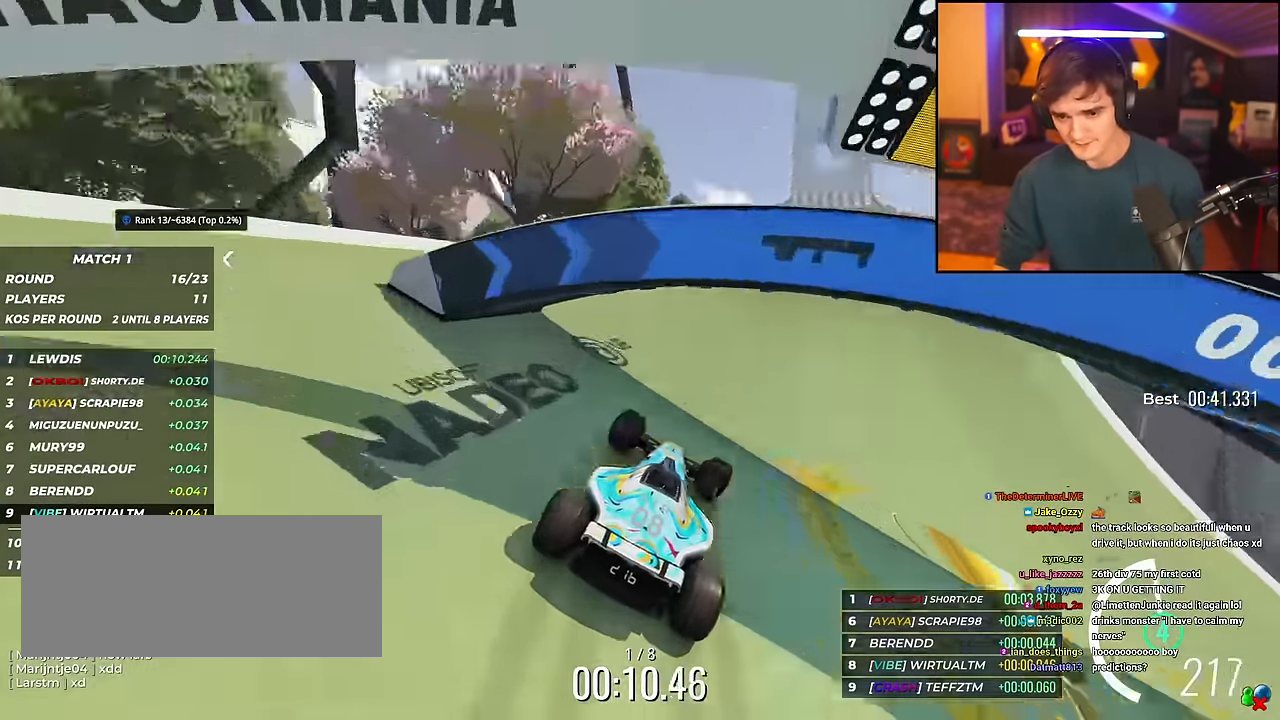
{"keys": ["right", "up"], "events": [[84, "right", "down"], [368, "right", "up"], [468, "right", "down"]]}
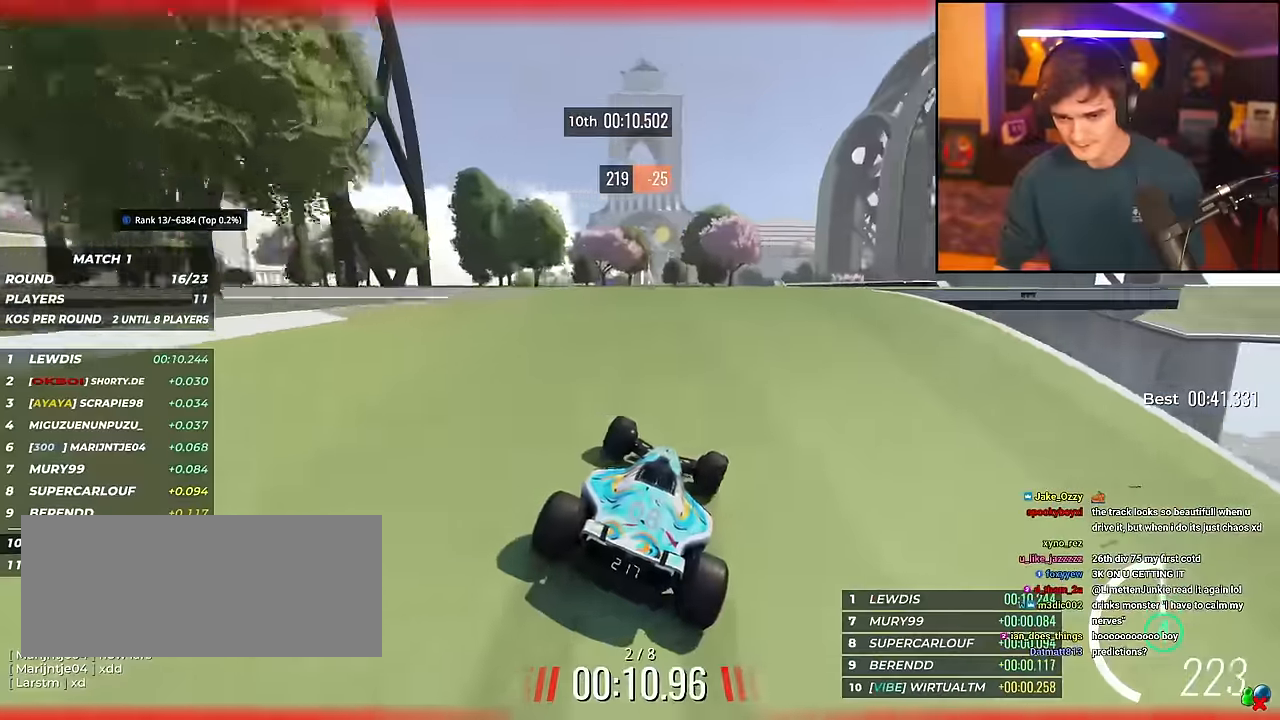
{"keys": ["up"], "events": [[100, "right", "up"], [200, "right", "down"], [434, "right", "up"]]}
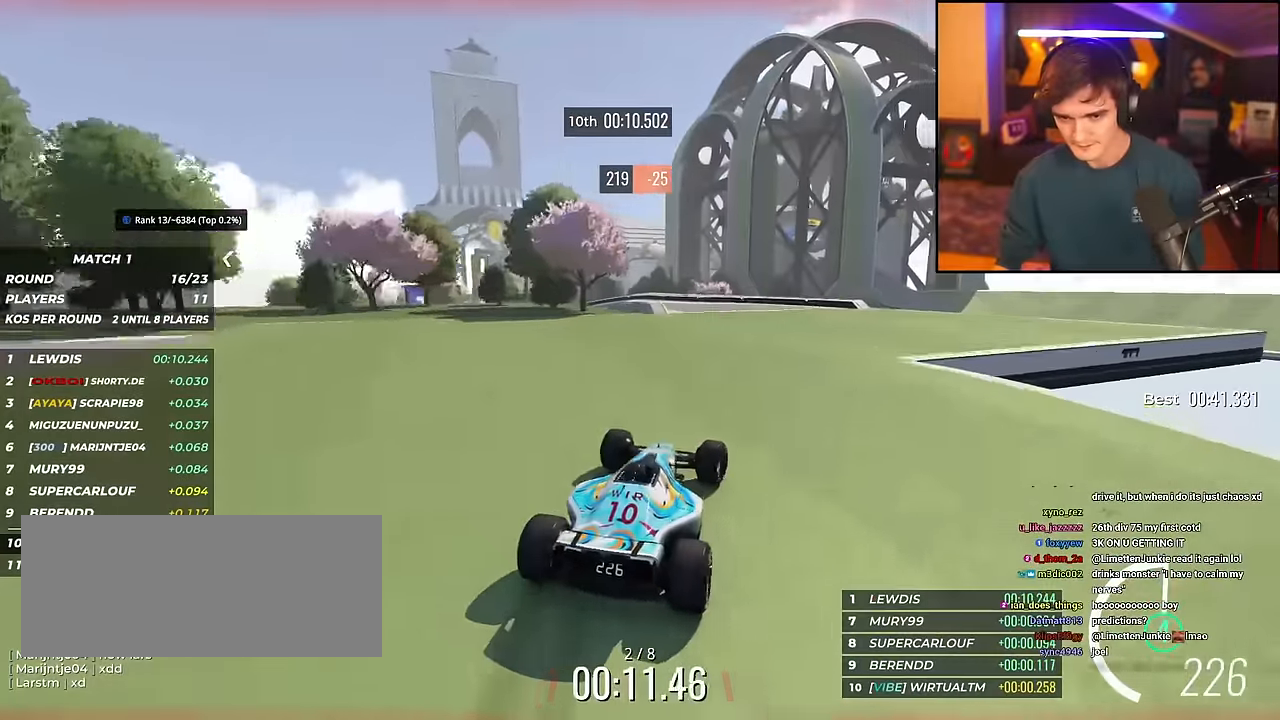
{"keys": ["left", "up"], "events": [[200, "left", "down"]]}
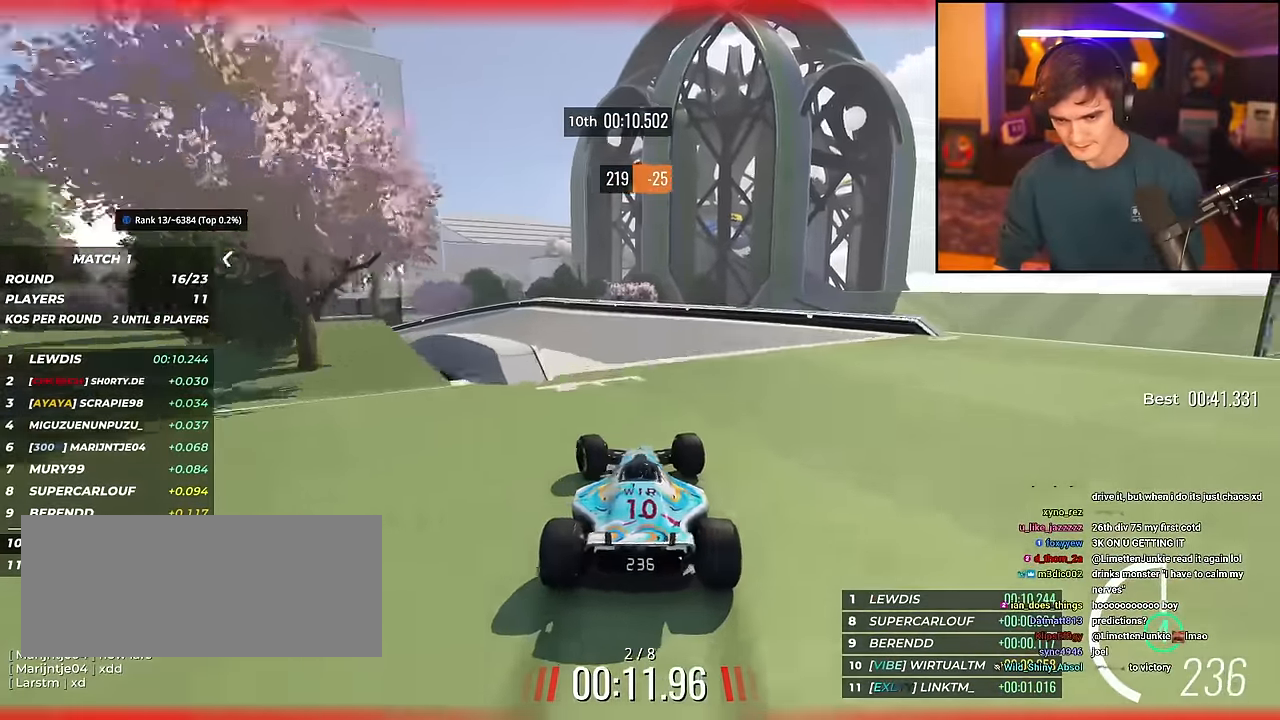
{"keys": ["brake", "left", "up"], "events": [[134, "brake", "down"], [217, "brake", "up"], [367, "brake", "down"]]}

Work order: An exact retyping of the material, minus the pictures, is the required answer.

Answer to this exercise:
{"keys": ["right", "up"], "events": [[84, "right", "down"], [368, "right", "up"], [468, "right", "down"]]}
{"keys": ["up"], "events": [[100, "right", "up"], [200, "right", "down"], [434, "right", "up"]]}
{"keys": ["left", "up"], "events": [[200, "left", "down"]]}
{"keys": ["brake", "left", "up"], "events": [[134, "brake", "down"], [217, "brake", "up"], [367, "brake", "down"]]}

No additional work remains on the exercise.